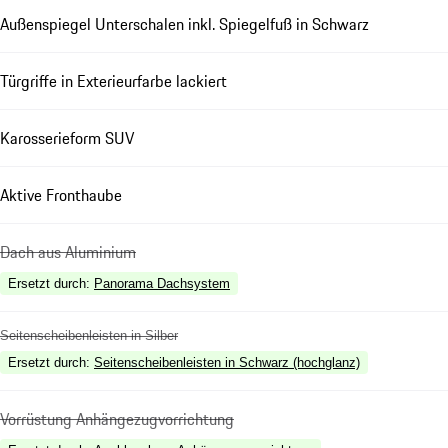
Außenspiegel Unterschalen inkl. Spiegelfuß in Schwarz
Türgriffe in Exterieurfarbe lackiert
Karosserieform SUV
Aktive Fronthaube
Dach aus Aluminium
Ersetzt durch
:
Panorama Dachsystem
Seitenscheibenleisten in Silber
Ersetzt durch
:
Seitenscheibenleisten in Schwarz (hochglanz)
Vorrüstung Anhängezugvorrichtung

• **Work request**:
Say how many lines in the data include the string "Schwarz", giving the number alone.

• **Answer to this exercise**:
2